Sean Kilpatrick Sean Kilpatrick / La Presse Canadienne

NEW YORK — Le vacillement du cessez-le-feu en Syrie a pesé sur la conférence sur les réfugiés à New York, lundi, alors que le premier ministre Justin Trudeau et des dirigeants d’autres pays étaient réunis pour prendre de nouveaux engagements à l’égard des victimes d’une crise migratoire historique.

Les nouvelles informations émanant des États-Unis et d’ailleurs dans le monde ont souligné la position souvent avancée au sommet voulant qu’il y ait encore beaucoup de travail à accomplir concernant les réfugiés.

Alors que M. Trudeau prenait la parole, les informations circulaient sur des bombardements qui semblaient compromettre le cessez-le-feu en Syrie.

Tandis que la guerre faisait de nouvelles victimes, le débat plus près du lieu de la conférence à New York tournait autour de la pertinence de l’accueil des réfugiés. Une série d’attaques à la bombe dans la ville et sa région a ajouté de l’huile sur le feu du débat électoral américain sur l’accueil des immigrants musulmans. Le candidat républicain Donald Trump a soutenu, lundi, à Fox News, que les États-Unis avaient démontré de la faiblesse en laissant entrer au pays des milliers de personnes — parlant même d’un «cancer».

Les délégués à la conférence des Nations unies ont applaudi M. Trudeau, lundi matin, lorsqu’il a mentionné que le Canada avait accueilli près de 31 000 réfugiés syriens depuis l’an dernier.

«Bien qu’il s’agisse d’une belle histoire, je ne veux pas perdre de vue le fait que les obligations du Canada ne doivent pas se limiter à la réinstallation», a rapidement déclaré le premier ministre.

«Il est maintenant temps pour chacun d’entre nous de penser à ce que nous pouvons offrir de plus. Donc, au Canada, nous examinons nos options.»

M. Trudeau a annoncé que le Canada dépenserait un montant additionnel de 64,5 millions $ au cours des prochaines années afin de soutenir les gens touchés par les crises humanitaires à travers le monde, et augmenterait son budget d’aide étrangère de dix pour cent pour aider les enfants déplacés à retourner à l’école.
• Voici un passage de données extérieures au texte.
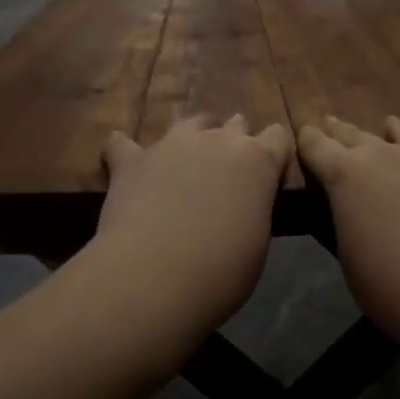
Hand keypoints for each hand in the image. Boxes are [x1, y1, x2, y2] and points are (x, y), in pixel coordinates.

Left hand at [94, 114, 292, 322]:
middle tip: (227, 174)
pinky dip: (125, 151)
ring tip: (186, 161)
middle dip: (234, 141)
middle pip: (235, 124)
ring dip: (192, 137)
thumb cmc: (222, 270)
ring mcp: (172, 144)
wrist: (156, 275)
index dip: (274, 153)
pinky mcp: (132, 160)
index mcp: (258, 161)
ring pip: (189, 122)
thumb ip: (252, 209)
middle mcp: (218, 140)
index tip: (268, 174)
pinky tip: (121, 158)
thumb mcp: (256, 241)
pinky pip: (123, 144)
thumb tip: (240, 208)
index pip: (277, 137)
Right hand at [297, 116, 399, 340]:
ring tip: (390, 126)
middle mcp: (384, 154)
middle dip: (341, 131)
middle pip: (355, 134)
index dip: (308, 139)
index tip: (305, 133)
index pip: (316, 146)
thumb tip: (351, 206)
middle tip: (332, 124)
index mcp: (345, 176)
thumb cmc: (393, 290)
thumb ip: (345, 219)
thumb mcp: (348, 257)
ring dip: (392, 131)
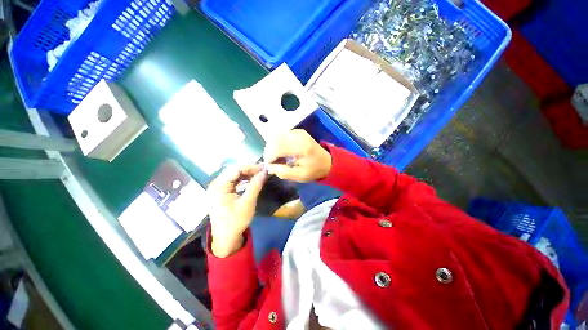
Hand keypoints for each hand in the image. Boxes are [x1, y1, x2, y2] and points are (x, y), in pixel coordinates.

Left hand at [207, 165, 266, 256]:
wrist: (226, 238)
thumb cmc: (236, 221)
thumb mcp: (248, 202)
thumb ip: (256, 185)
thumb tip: (265, 171)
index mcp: (219, 186)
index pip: (236, 169)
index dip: (251, 167)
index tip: (264, 168)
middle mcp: (215, 184)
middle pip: (234, 170)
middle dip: (249, 170)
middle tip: (262, 171)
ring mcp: (217, 187)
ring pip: (233, 175)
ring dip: (246, 174)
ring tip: (259, 175)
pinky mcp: (220, 191)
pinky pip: (232, 181)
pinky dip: (242, 179)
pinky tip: (251, 180)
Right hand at [264, 129, 331, 182]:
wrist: (328, 162)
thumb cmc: (314, 170)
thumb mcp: (299, 176)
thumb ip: (283, 172)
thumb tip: (269, 167)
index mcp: (301, 147)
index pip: (277, 147)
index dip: (269, 157)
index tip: (269, 166)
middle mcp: (299, 136)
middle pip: (275, 139)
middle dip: (269, 151)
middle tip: (272, 162)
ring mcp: (299, 132)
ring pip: (277, 135)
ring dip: (272, 146)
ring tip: (276, 157)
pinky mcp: (298, 131)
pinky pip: (282, 134)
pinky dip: (278, 142)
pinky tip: (281, 151)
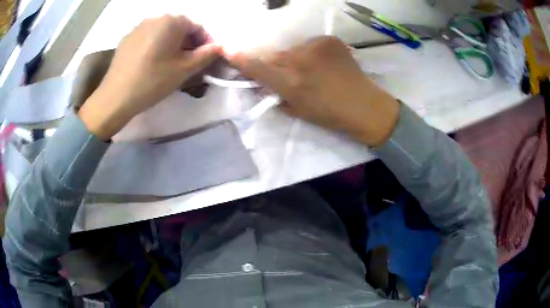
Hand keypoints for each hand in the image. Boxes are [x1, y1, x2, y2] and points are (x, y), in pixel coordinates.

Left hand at [79, 15, 220, 139]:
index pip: (198, 27)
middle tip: (189, 63)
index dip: (206, 43)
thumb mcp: (185, 69)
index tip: (207, 60)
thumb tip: (221, 46)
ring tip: (171, 64)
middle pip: (180, 28)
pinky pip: (148, 38)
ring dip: (172, 45)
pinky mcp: (127, 38)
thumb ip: (207, 55)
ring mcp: (138, 27)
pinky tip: (152, 64)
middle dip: (189, 44)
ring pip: (163, 33)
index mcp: (172, 20)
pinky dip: (156, 46)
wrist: (115, 97)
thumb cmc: (153, 81)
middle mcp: (155, 17)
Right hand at [227, 36, 399, 146]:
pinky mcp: (329, 40)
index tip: (226, 49)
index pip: (257, 67)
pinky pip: (311, 45)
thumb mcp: (298, 111)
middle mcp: (300, 61)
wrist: (365, 106)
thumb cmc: (330, 115)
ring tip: (314, 70)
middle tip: (290, 74)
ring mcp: (316, 47)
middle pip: (275, 56)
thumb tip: (265, 84)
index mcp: (291, 83)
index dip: (240, 59)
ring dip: (296, 58)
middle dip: (277, 64)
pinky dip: (313, 53)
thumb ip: (277, 95)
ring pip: (293, 50)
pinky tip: (326, 64)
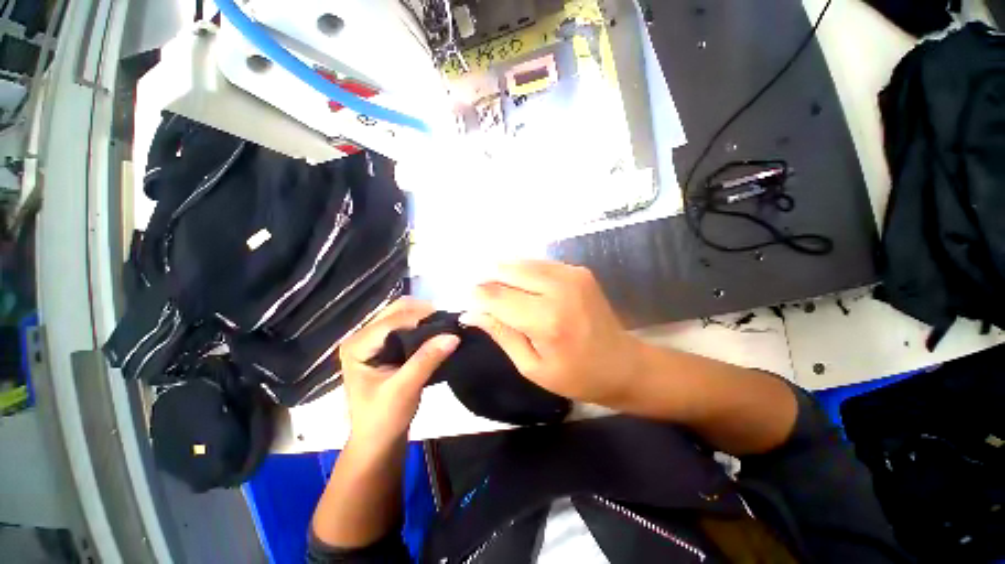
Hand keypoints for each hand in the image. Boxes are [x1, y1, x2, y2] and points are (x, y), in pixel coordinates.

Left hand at [339, 297, 459, 454]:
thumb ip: (426, 360)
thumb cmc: (384, 418)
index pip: (392, 321)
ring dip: (424, 316)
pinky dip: (423, 324)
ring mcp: (374, 339)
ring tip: (445, 324)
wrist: (378, 439)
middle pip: (396, 310)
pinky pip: (407, 325)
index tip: (449, 319)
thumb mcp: (404, 389)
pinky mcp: (385, 345)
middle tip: (448, 320)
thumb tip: (453, 335)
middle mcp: (362, 336)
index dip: (421, 317)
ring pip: (402, 314)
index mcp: (357, 345)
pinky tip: (437, 330)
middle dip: (423, 312)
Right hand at [460, 260, 643, 405]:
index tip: (469, 304)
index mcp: (546, 320)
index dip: (477, 296)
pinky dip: (524, 272)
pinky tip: (524, 288)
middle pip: (506, 270)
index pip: (496, 296)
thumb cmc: (575, 376)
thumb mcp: (531, 366)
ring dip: (504, 274)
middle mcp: (559, 289)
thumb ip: (500, 333)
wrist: (623, 364)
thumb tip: (471, 313)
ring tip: (502, 294)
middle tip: (483, 299)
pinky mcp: (579, 270)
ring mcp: (571, 274)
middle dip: (488, 281)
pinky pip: (539, 263)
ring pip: (521, 262)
Ces défis ont été mis en lumière par la femme assise à ses côtés. En Jordanie, le décompte non officiel évalue à presque 10 pour cent de la population la proportion de réfugiés syriens. «Nous allons laisser les réfugiés languir dans des camps… des bidonvilles?», s’est demandé la reine Rania de Jordanie, qui a coprésidé l’une des séances de discussion avec M. Trudeau.

La reine Rania a fait valoir que la bonne volonté affichée présentement par les pays représentait peu face à l’ampleur de la tâche à accomplir.

M. Trudeau a affirmé que tous les pays devraient chercher des façons additionnelles de contribuer à résoudre cette crise historique causée par la guerre civile en Syrie. Il a raconté qu’en tant qu’ex-enseignant, il se souciait particulièrement de la façon d’aider les personnes ayant dû quitter leur pays à obtenir une éducation.

Le premier ministre effectue une visite de deux jours aux Nations unies, où il s’adressera à l’Assemblée générale, mardi.